When the crazy becomes “normal”: the Byers/ Railtrack row

Submitted by AWL on 21 July, 2005 - 6:39

By Gerry Bates

Roman tourists who went to Greece 1900 years ago would watch as the brutal glories of the ancient Greek city state of Sparta were evoked for them by courtesy of local showmen, by flogging a slave to death.

There were contemporary people who opposed such horrors. But at that time most people took it as “normal”, as “given”. Slaves had no rights. And what you take as “natural”, as just how things are, you don’t question. That fact is one of the great psychological props of the gangrenous conservatism which, in history, has protected so many horrors for so long.

Something like that numbed incomprehension operates in Britain now to prevent a vast outcry at the absurd way we organise our affairs being prompted by the Stephen Byers case.

Byers is being sued by representatives of 50,000 ex-shareholders in Railtrack, the privatised rail infrastructure company which was taken back into a sort of public ownership in October 2001, when he was minister.
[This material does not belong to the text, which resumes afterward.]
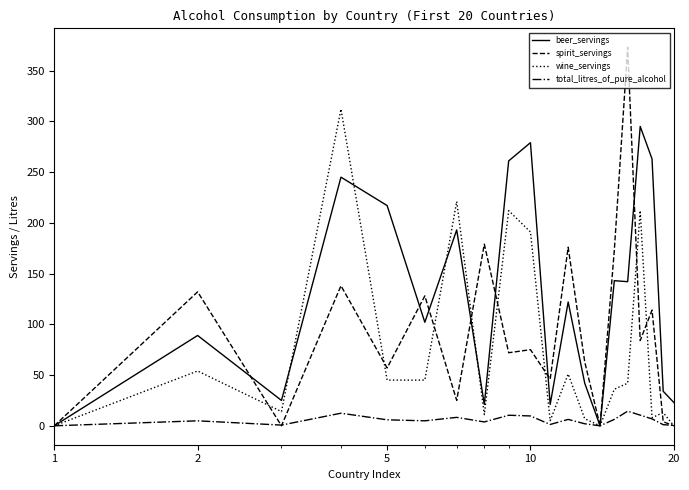

Which series has the widest spread of values?

spirit_servings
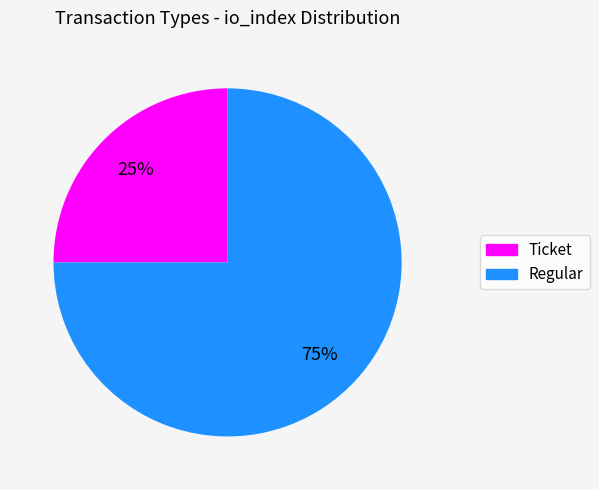

What is the largest slice in the pie chart?

Regular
The ex-shareholders are demanding millions of pounds in “compensation” for having their bankrupt company taken from them. Though Railtrack was economically unviable; though it had paid out £100 million in dividends to its shareholders just months before, despite making huge losses; though in 2001 Railtrack paid out £225 million to “consultants” (many of them former Railtrack managers); the state paid Railtrack shareholders a total of £500 million for their worthless shares. That’s not enough, they insist.

Railtrack was privatised in 1996. The shares were sold for a total of £1.9 billion. Two years later, the total share price was up to nearly £8 billion. The shareholders drew huge gains.

Then came the rail disasters due to inadequate maintenance, and Railtrack had to reverse some of its cost-cutting. Vast amounts of government subsidy were needed to keep it afloat. Yet right up to the end the beneficent New Labour government gave the company money to give out in dividends, as well as vast salaries for the top managers.

Even after the collapse of October 2001, the managers were paid £6.7 million in bonuses “to reward them for staying with the company”.

Why? Don’t ask daft questions. That’s how things are, stupid! How they have always been. How they have to be. Where are you from? Mars?